Weird Tales, July 1945, Lee Brown Coye's first cover for the magazine. This is a color version of Coye's interior illustration for "Count Magnus" by M.R. James from the hardbound anthology Sleep No More (1944). Curiously, the story itself does not appear in the magazine. In fact, Weird Tales did not publish or reprint any stories by M.R. James (1862-1936), despite his prolificacy as a writer of ghost stories. I would like to have posted an image of the original illustration here, but I am unable to find one on the Internet.

Weird Tales, November 1945, a somewhat conventional illustration by Coye.

Weird Tales, March 1946. Not just omens, but ominous omens. Not just evil, but double-evil. Despite the silly blurb, I find this cover to be very powerful, perhaps Coye's best for Weird Tales, and like a vision from a dream. It seems to me that Lee Brown Coye was a true artist, a man who lived in his imagination, or whose imagination spilled out into the real world. His cover for this issue of Weird Tales, though surreal, has a strange reality to it, as if it were painted from life, or perhaps life-in-a-dream. I suppose that was the aim of the surrealists, although I'm not sure Coye would have associated himself with surrealism or called himself a surrealist. 

Weird Tales, July 1947. Too often, vampires are glamorized or sexualized in popular culture. Coye's portrayal is closer to what must be the truth about vampires: that they are revolting creatures of decay and that their moral depravity must be expressed in their bodily ugliness.

Weird Tales, March 1948, the twenty-fifth anniversary issue of a magazine that barely made it past infancy. This must have been a plumb assignment for a Weird Tales artist. It is perhaps significant that Coye got the nod from art editor Lamont Buchanan.  

Weird Tales, September 1948. Note the decaying house in the background, the second of three in Coye's covers for Weird Tales. Luis Ortiz, Coye's biographer writes: "He was already [in 1938, at the time of his fishing trip along Mann Brook] preoccupied with the decaying stillness of buildings . . . ." (p. 48). Coye himself admitted, "I guess that's the morbid side of my personality.
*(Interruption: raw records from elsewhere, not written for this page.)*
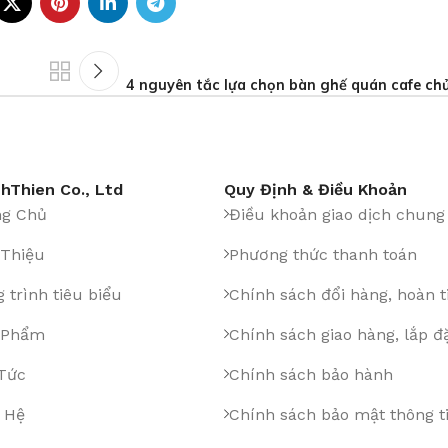
4 nguyên tắc lựa chọn bàn ghế quán cafe chủ
hThien Co., Ltd
Quy Định & Điều Khoản
ng Chủ
Điều khoản giao dịch chung
 Thiệu
Phương thức thanh toán
 trình tiêu biểu
Chính sách đổi hàng, hoàn t
 Phẩm
Chính sách giao hàng, lắp đ
 Tức
Chính sách bảo hành
 Hệ
Chính sách bảo mật thông t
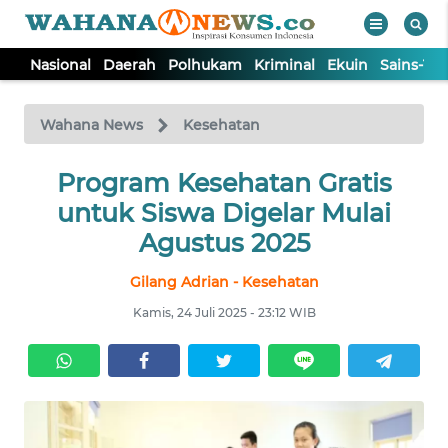
Nasional
Daerah
Polhukam
Kriminal
Ekuin
Sains-Te
WAHANA
Tutup
TV
Wahana News
Kesehatan
NASIONAL
Program Kesehatan Gratis
untuk Siswa Digelar Mulai
DAERAH
Agustus 2025
Gilang Adrian - Kesehatan
POLHUKAM
Kamis, 24 Juli 2025 - 23:12 WIB
KRIMINAL
EKUIN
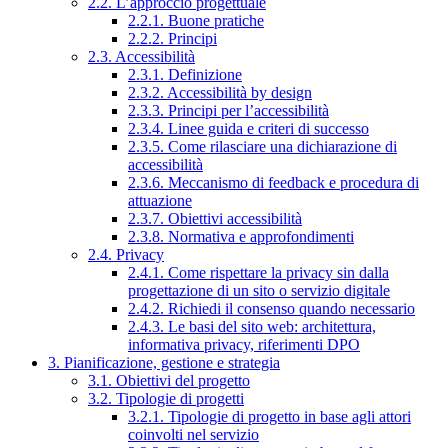
2.2. L’approccio progettuale
2.2.1. Buone pratiche
2.2.2. Principi
2.3. Accessibilità
2.3.1. Definizione
2.3.2. Accessibilità by design
2.3.3. Principi per l’accessibilità
2.3.4. Linee guida e criteri di successo
2.3.5. Come rilasciare una dichiarazione di
accessibilità
2.3.6. Meccanismo di feedback e procedura di
attuazione
2.3.7. Obiettivi accessibilità
2.3.8. Normativa e approfondimenti
2.4. Privacy
2.4.1. Come rispettare la privacy sin dalla
progettazione di un sito o servizio digitale
2.4.2. Richiedi il consenso quando necessario
2.4.3. Le basi del sito web: architettura,
informativa privacy, riferimenti DPO
3. Pianificazione, gestione e strategia
3.1. Obiettivi del progetto
3.2. Tipologie di progetti
3.2.1. Tipologie di progetto in base agli attori
coinvolti nel servizio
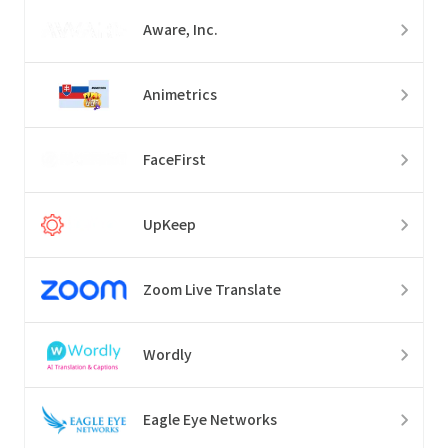
Aware, Inc.
Animetrics
FaceFirst
UpKeep
Zoom Live Translate
Wordly
Eagle Eye Networks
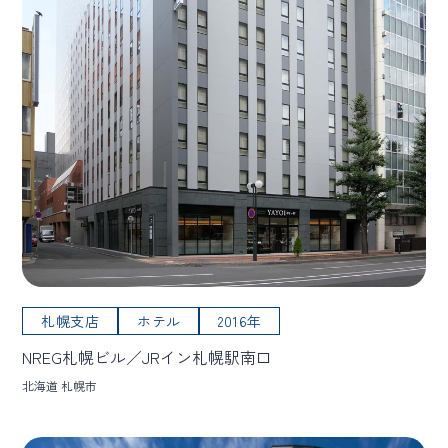
札幌支店
ホテル
2016年
NREG札幌ビル／JRイン札幌駅南口
北海道 札幌市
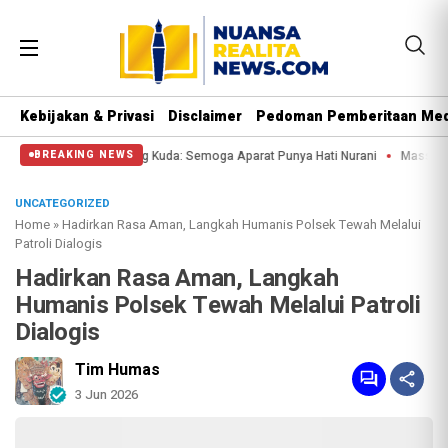
Kebijakan & Privasi
Disclaimer
Pedoman Pemberitaan Med
sa di Patung Kuda: Semoga Aparat Punya Hati Nurani
Massa Reuni 212 Hanya 
BREAKING NEWS
UNCATEGORIZED
Home
»
Hadirkan Rasa Aman, Langkah Humanis Polsek Tewah Melalui
Patroli Dialogis
Hadirkan Rasa Aman, Langkah
Humanis Polsek Tewah Melalui Patroli
Dialogis
Tim Humas
3 Jun 2026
I see a lot of pathos in a building . . . . I can't paint happy pictures . . . Bright landscapes just aren't [me]." (Quoted on page 48). 

Weird Tales, January 1949. The cover story is "Four from Jehlam" by Allison V. Harding, a pseudonym attributed to Jean Milligan, future wife of Weird Tales associate editor and art editor Lamont Buchanan. Mr. Buchanan was also the man who recruited Lee Brown Coye to his magazine.

Weird Tales, March 1950. The second of two cover stories by Manly Wade Wellman illustrated by Lee Brown Coye. Wellman's name will pop up later in this long tale.

Weird Tales, May 1951. The cover story, "Notebook Found in a Deserted House" by Robert Bloch, is supposed to have been another inspiration for The Blair Witch Project. I'll read it and let you know what I think.

Weird Tales, September 1951, Lee Brown Coye's last cover for "The Unique Magazine." Note his full name in the signature.